U.S. President Donald Trump announced a temporary 60-day waiver of the Jones Act, allowing foreign-flagged vessels to transport oil, gas, and other commodities between U.S. ports as energy prices rise amid disruptions tied to the Iran conflict. The move aims to reduce domestic shipping costs and maintain fuel supply flows during a period of significant global oil market disruption.
- The waiver suspends requirements that goods shipped between U.S. ports use U.S.-built, owned, and flagged vessels.
- Applies to commodities including crude oil, refined fuels, natural gas, fertilizer, and coal.
- Intended to lower transportation costs and ease supply constraints affecting U.S. energy markets.
- May reduce fuel costs, with prior estimates suggesting potential savings of about $0.10 per gallon on the East Coast.

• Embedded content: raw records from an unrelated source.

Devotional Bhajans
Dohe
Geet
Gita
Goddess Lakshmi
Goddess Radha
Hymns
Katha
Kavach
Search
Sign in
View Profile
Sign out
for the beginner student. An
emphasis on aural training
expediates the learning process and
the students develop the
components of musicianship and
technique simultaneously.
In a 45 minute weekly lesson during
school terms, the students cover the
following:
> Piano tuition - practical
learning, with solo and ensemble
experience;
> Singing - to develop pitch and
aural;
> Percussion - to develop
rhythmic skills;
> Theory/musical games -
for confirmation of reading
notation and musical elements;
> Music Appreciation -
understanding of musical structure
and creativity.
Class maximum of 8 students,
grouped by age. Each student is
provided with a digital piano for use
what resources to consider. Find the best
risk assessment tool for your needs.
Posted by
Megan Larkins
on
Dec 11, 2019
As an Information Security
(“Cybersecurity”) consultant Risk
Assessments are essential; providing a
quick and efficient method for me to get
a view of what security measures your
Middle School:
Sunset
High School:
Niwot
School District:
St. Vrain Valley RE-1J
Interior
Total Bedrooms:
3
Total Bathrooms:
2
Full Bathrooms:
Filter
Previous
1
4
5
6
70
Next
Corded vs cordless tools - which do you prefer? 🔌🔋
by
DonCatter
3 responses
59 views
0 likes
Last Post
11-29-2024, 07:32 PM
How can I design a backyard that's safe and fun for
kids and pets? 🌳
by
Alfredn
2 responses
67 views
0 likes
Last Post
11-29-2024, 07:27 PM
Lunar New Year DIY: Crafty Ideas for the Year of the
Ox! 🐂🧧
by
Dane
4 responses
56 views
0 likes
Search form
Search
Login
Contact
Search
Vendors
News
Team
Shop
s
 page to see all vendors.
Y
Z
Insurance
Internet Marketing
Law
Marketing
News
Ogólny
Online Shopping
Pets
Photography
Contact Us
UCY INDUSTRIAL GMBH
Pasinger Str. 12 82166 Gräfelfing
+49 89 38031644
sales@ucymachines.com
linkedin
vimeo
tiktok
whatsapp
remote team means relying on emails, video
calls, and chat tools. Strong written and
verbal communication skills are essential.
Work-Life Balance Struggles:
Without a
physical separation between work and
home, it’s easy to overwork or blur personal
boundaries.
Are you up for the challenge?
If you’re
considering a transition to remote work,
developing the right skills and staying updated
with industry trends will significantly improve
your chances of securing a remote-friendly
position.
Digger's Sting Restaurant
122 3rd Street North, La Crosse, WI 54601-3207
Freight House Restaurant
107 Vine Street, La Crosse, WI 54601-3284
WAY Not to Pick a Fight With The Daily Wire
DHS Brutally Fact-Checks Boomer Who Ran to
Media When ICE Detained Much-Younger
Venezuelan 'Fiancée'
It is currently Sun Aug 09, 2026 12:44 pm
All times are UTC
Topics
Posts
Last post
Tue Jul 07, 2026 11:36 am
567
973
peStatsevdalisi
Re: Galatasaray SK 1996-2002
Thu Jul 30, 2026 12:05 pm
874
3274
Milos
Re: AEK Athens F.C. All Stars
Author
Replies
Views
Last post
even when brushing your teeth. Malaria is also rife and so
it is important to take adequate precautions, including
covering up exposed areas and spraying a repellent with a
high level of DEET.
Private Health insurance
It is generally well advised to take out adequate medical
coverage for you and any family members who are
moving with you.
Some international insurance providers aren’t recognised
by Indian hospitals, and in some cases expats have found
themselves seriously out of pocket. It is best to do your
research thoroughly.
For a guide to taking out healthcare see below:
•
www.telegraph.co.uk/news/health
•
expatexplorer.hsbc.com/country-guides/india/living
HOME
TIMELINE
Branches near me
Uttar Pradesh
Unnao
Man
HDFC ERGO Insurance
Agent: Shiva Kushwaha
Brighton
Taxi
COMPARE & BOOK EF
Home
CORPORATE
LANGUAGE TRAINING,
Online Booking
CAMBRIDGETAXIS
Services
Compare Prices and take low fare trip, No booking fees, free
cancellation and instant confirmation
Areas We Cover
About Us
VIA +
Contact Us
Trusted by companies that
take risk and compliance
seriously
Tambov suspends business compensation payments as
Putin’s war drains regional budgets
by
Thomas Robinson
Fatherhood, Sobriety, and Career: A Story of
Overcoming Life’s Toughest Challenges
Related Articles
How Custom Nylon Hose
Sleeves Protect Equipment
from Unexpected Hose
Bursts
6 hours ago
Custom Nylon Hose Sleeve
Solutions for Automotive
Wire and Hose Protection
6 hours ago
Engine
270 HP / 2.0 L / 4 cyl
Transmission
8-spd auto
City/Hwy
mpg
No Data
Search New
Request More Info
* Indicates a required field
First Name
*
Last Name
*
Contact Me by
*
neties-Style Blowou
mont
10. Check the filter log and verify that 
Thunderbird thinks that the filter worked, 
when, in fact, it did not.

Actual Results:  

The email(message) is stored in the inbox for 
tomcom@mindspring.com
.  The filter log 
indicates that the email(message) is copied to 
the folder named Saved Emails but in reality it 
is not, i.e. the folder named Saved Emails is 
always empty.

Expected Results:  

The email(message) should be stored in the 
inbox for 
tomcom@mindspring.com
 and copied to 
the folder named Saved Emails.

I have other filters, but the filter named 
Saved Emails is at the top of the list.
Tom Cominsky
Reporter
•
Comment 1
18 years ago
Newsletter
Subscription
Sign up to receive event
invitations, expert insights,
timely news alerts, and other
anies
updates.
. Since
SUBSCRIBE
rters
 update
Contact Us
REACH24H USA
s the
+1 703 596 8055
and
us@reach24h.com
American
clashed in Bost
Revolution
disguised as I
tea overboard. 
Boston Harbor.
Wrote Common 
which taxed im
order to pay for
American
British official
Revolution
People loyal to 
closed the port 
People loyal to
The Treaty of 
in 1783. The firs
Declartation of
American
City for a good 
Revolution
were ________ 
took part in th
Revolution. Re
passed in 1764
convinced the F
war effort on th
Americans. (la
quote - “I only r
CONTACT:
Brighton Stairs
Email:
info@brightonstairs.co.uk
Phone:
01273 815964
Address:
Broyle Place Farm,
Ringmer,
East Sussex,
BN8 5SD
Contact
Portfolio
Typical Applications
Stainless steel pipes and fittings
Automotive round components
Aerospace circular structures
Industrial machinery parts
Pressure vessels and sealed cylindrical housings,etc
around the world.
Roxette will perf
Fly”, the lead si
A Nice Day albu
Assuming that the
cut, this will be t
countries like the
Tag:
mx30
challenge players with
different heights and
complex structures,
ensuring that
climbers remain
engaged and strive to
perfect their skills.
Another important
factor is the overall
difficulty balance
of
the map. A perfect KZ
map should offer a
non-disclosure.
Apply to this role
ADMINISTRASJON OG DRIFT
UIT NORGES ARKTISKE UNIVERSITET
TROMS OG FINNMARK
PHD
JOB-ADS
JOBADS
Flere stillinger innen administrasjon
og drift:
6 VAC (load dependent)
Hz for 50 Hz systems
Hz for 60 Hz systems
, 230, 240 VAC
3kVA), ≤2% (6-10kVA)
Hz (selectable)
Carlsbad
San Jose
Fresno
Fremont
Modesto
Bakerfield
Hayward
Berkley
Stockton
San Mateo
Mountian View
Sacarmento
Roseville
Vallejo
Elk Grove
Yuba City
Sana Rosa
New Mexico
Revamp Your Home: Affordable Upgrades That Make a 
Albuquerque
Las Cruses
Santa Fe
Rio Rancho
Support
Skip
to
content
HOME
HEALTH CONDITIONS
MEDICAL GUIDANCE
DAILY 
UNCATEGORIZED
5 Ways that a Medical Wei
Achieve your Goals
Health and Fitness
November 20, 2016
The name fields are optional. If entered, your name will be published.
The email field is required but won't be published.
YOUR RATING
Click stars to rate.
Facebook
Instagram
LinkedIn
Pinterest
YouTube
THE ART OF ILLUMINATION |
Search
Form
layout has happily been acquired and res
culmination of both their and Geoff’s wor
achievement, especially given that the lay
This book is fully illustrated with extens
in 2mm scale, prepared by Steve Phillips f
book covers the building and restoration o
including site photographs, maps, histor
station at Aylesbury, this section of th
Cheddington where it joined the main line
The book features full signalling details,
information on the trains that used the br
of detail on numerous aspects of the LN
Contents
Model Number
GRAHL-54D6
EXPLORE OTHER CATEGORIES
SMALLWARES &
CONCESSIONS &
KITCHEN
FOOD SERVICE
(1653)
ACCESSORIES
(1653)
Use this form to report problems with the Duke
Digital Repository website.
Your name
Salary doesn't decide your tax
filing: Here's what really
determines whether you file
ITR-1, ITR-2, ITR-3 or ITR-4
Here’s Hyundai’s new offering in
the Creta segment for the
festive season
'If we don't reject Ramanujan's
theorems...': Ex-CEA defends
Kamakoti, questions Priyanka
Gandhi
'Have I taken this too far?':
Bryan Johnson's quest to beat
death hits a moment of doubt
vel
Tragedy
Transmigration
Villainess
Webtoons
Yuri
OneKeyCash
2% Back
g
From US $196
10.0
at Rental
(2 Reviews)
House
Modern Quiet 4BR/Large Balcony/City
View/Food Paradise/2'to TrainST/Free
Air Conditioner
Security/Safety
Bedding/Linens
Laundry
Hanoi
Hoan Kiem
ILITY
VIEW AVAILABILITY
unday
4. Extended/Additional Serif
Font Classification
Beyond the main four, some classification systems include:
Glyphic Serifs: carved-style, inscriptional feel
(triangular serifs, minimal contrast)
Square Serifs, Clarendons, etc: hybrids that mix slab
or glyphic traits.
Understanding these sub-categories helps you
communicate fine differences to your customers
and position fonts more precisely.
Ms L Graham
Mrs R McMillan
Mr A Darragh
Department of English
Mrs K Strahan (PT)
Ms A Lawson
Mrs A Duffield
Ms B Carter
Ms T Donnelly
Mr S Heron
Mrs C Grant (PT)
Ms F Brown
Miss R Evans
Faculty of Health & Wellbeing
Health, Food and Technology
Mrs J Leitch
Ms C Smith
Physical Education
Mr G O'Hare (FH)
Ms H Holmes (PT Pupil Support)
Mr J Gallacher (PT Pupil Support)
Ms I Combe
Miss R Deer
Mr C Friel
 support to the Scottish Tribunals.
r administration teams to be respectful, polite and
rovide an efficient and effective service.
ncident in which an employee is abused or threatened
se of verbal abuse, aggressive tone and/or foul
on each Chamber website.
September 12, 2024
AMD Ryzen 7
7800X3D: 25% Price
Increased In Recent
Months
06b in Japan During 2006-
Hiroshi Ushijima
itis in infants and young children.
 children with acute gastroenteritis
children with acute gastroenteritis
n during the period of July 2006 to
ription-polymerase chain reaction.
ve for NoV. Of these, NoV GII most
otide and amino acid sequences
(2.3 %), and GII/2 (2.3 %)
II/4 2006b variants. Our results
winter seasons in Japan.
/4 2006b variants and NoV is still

- Follows supply disruptions linked to the effective closure of the Strait of Hormuz, impacting global oil flows.
- Designed to support military logistics and ensure consistent fuel supply to U.S. bases and operations.
- Part of broader measures including Strategic Petroleum Reserve releases and efforts to stabilize oil markets.
- Previous administrations have issued similar waivers during emergencies, including after natural disasters.
Relevant Companies
- Exxon Mobil ($XOM) – Lower domestic transport costs may affect distribution economics for U.S. refining and fuel supply.
- Chevron ($CVX) – Exposure to U.S. oil and refined product logistics could be impacted by shipping cost changes.
- Kinder Morgan ($KMI) – Pipeline and energy infrastructure dynamics may shift with changes in coastal shipping economics.
Editor’s Note: This is a developing story. This article may be updated as more details become available.